Producing may hurt. But I know I am not done as an actress. I am going to learn so much so that when I have the opportunities. I will have the skill and experience to work hard and be apart of all the beautiful things I have always wanted to be apart of. Telling the stories that show the truth and change the world.

Can’t Stop, Won’t Stop. Even when times get tough.

“sometimes in life you have to take a step back before you leap forward.”

And today Is a new day, I will not stand to lose my focus.

Here I am

Well, Here I am sitting at the Phenix airport.  I’ve been dreaming all day long. I am happy and I am sad. There is a lot to say. I finally got a laptop. Can’t wait to start sharing again with you. I love you all. Wish me luck. On this plane, in this life. I will not stop until I fly.

So this is what I want.

I have figured it out.

At least I have started to digest it. “It” meaning the things I am about to face. Nothing Bad, Simply Great. An Unexpected Journey.

Recently with new awareness I have been offered several amazing opportunities. 

The most recent and amazing being an opportunity to work with a new establishing collective in Down Town Los Angeles. The collective is for Film and Photography. There are several Co-owners who also run the Productions that are mostly shot out of their studio. 

I was referred to work with these guys as a production assistant for a Hersey’s Chocolate Commercial. I liked they way they worked, they liked me and invited me back to work as Production Manager on a Short Sizzle Reel for SCI FI.

Amazing 3 day shoot in the desert. Lots of good work and great people.

Today, I went to “The Office” to help record a audition tapping for a friend of the studios. I was kind of unclear of my exact position in helping but was excited to help and willing to do anything. 

Shortly after I arrived, one of the young directors ask me… 

“Amanda, can you just wear a name tag when you come over here. So I know what your doing…. PA? Acting, Directing what?”

And at the moment,  I was confused!!

What was I doing?

Why was I so grateful and willing to do anything?

Why did I want to do it all?

Why was it so hard to choose when my whole life I have always wanted to be an actor and it is what I have wanted the most.

This I ponder…

And I think I know. 

On a side note.

Ton of Bricks shot my commercial headshots this week and I will be sharing them shortly. 
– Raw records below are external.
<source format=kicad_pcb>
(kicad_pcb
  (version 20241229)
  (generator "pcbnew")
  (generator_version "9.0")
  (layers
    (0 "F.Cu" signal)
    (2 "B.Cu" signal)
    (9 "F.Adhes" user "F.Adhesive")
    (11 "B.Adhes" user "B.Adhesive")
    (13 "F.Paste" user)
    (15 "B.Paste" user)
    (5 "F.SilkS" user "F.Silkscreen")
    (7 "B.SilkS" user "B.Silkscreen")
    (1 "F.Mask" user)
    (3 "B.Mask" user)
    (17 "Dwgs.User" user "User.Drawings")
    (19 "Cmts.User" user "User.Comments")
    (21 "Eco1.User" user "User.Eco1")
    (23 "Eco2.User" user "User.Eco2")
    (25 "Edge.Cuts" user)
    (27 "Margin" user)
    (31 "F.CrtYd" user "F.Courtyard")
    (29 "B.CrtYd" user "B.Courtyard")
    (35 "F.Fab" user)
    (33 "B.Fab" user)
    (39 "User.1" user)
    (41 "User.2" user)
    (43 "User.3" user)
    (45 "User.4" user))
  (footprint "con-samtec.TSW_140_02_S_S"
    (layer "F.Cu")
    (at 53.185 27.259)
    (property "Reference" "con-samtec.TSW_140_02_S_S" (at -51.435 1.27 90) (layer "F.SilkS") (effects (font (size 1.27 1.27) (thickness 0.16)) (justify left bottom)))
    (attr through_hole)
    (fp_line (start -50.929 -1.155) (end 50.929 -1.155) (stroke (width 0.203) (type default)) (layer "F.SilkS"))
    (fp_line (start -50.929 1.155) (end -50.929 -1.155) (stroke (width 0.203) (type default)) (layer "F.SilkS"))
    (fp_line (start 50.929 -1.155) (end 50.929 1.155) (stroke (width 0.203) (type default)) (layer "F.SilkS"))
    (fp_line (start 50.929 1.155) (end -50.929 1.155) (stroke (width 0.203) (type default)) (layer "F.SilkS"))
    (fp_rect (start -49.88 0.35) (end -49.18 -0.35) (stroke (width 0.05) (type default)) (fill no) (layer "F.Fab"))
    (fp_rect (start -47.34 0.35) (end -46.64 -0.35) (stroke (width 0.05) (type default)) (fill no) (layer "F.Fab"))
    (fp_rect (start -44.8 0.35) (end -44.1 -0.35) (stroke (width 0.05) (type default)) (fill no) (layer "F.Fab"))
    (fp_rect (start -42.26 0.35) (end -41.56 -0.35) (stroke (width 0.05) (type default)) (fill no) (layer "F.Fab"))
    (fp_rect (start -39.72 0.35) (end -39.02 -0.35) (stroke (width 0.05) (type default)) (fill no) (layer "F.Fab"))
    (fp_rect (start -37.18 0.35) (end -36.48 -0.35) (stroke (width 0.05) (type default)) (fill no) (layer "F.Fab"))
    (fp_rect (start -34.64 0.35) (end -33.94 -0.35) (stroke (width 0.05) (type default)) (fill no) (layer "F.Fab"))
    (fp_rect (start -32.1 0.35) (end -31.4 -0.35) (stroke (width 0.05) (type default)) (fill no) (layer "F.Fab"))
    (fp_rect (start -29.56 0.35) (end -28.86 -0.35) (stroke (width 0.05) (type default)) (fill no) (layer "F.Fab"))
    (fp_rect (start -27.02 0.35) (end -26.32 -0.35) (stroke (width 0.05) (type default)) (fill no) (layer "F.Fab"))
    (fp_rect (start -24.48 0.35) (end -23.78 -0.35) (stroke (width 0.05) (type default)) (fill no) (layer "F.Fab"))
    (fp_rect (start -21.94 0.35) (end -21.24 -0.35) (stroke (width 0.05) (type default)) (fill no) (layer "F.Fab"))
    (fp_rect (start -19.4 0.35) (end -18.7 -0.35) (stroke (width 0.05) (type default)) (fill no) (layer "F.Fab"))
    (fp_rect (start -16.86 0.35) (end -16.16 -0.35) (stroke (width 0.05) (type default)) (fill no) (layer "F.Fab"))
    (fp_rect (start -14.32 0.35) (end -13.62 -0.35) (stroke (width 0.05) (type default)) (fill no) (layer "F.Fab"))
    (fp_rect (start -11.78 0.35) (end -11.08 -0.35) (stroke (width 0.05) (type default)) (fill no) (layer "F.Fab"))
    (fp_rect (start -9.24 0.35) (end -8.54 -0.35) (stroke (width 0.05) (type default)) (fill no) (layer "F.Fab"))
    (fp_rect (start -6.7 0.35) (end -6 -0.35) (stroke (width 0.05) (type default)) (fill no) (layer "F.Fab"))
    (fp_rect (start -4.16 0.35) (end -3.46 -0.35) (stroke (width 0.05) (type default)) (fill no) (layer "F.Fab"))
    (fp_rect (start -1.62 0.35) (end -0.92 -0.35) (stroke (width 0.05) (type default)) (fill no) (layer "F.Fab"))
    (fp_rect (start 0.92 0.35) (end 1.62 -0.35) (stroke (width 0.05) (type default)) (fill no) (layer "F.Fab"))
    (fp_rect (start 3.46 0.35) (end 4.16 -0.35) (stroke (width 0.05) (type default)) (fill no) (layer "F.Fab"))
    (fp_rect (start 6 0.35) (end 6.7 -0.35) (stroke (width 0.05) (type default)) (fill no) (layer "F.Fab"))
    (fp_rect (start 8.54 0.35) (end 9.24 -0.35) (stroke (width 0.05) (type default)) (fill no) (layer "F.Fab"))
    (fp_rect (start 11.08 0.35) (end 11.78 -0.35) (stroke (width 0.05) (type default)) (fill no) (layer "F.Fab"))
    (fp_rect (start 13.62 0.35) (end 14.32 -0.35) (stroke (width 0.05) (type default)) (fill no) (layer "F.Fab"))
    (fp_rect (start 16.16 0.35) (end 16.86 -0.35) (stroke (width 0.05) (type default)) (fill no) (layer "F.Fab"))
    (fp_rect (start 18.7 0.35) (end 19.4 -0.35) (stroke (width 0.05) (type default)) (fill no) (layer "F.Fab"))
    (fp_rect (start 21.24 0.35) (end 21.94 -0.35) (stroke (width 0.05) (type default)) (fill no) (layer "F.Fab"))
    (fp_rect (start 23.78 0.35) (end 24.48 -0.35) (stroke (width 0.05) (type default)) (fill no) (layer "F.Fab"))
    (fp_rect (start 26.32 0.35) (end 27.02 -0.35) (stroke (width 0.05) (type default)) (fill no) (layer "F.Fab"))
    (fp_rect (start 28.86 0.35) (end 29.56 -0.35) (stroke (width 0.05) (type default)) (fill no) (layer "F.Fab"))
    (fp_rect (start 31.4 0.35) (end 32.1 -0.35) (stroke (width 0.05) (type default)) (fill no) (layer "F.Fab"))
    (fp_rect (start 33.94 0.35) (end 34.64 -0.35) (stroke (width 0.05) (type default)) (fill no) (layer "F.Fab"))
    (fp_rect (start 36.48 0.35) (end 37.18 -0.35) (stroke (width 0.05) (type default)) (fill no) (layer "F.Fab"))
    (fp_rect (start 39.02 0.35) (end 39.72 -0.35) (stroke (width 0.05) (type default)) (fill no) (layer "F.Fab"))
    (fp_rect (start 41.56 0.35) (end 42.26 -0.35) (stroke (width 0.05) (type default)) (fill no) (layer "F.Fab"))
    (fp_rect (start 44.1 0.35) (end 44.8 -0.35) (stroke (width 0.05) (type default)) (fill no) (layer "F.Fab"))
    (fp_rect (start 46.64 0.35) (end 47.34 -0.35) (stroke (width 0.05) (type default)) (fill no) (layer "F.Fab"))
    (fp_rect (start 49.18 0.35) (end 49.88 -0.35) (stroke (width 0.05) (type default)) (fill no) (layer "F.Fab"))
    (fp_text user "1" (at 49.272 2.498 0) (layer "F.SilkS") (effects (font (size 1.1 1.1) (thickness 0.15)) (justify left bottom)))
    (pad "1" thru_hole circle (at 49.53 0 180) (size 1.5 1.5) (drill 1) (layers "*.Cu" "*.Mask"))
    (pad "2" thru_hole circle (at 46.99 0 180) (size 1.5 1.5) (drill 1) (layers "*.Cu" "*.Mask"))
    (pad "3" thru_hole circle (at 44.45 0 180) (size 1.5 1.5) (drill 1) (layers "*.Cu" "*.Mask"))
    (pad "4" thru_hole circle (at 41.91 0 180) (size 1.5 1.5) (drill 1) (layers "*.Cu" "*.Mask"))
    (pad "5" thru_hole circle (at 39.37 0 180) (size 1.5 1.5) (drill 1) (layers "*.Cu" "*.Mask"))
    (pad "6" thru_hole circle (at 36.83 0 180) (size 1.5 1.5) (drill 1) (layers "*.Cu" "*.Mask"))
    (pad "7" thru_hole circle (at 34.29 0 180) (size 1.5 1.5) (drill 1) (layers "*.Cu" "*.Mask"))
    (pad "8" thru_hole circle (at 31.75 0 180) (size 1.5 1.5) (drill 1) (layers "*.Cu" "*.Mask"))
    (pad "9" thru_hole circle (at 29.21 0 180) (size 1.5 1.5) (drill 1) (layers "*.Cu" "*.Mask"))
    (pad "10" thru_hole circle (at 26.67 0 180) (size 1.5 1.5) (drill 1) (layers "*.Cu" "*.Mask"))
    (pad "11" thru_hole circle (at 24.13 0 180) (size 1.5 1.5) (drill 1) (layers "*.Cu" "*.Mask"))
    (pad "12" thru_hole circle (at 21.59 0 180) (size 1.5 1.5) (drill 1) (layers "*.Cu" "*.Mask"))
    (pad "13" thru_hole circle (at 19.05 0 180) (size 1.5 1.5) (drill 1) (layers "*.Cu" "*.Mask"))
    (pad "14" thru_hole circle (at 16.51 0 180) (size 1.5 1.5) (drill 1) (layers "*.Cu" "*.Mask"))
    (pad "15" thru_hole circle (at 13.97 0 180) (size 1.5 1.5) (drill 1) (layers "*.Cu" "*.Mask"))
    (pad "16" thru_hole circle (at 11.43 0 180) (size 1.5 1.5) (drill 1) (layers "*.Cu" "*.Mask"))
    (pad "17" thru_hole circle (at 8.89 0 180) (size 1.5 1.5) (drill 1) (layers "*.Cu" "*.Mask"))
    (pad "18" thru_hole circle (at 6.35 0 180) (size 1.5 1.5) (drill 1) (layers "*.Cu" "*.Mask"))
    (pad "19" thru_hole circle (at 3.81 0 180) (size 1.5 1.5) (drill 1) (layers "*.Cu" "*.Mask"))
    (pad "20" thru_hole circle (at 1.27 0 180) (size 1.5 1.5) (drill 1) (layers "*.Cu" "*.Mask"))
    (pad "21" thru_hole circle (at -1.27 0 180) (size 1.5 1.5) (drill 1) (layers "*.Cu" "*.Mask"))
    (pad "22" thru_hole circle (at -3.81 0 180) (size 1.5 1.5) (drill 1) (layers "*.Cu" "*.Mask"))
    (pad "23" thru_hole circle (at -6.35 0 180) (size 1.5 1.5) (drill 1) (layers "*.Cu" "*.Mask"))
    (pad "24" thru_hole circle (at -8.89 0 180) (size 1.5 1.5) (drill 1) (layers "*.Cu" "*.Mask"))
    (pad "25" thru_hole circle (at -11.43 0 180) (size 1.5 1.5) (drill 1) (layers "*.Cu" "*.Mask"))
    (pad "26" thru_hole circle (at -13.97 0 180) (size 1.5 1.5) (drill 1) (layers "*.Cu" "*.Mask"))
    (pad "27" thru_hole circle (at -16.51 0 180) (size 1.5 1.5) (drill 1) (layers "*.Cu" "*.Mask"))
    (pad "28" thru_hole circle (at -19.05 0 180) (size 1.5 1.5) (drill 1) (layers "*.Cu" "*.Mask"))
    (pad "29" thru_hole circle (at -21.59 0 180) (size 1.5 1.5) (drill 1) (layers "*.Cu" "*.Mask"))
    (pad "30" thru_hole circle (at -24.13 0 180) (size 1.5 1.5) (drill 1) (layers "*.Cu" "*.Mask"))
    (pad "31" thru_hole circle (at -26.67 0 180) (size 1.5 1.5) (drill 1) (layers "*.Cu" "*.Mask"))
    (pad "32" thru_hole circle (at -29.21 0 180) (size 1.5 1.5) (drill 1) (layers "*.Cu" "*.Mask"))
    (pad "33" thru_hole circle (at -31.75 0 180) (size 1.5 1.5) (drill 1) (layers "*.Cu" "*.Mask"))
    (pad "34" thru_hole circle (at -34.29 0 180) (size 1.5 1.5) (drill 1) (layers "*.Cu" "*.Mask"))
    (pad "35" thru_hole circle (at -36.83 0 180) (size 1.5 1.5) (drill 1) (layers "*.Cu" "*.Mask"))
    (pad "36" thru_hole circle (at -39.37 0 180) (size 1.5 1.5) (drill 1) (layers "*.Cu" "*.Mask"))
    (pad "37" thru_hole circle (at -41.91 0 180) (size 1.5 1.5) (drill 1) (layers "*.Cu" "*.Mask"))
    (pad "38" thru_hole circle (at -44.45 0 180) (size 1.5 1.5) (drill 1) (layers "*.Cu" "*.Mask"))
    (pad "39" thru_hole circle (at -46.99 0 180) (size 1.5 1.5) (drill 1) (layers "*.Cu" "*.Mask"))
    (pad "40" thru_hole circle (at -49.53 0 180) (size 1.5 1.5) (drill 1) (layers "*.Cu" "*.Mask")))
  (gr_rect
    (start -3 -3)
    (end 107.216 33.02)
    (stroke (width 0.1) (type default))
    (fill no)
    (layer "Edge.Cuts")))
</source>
I miss my niece Josie and I love my family and friends.

Amen. 

;)

What are you?

life is every bit a gift as the sun that rises everyday.

Good morning!

How will you decide to spend your day. Will you sleep in bed and dream of the tomorrow that will never come. Or do you rise and awake to find the treasures you seek of excitement and adventure?

Do you still want what you want what you wanted yesterday.

What has changed?

What is this day.

When is this tomorrow. 

Whatcha, Whatcha, Whatcha want?

So my Tumblr… It has been a while. To be honest I don’t feel like I have been as creative as I am since I’ve lived in the “distractions” of North Hollywood. 

I mean the list goes on.

But the great news is, that I have met a lot of new people and made a few new friends. Good, Honest friends. But not like the ones from home of course. No body will ever understand you like they do.

On a new topic, here is a sweet update.

Had a Birthday - Friend documented ritual under full moon. Footage looks AMAZING! I…feel great!

Got referred to work with a artist collective downtown that I think has a lot of potential and even makes me a little nervous. 

Will be in the desert over St. Patrick’s day for a film shoot. 

Still have a wonderful job and a beautiful cat.

Goodnight.

And remember,

Where ever you are, be there completely. 

Always another…

Another Day, Another Tomorrow. Thank you Jesus for all your many blessings! Thank you life for all your wonderful gifts. Thank you Thank you Thank you!!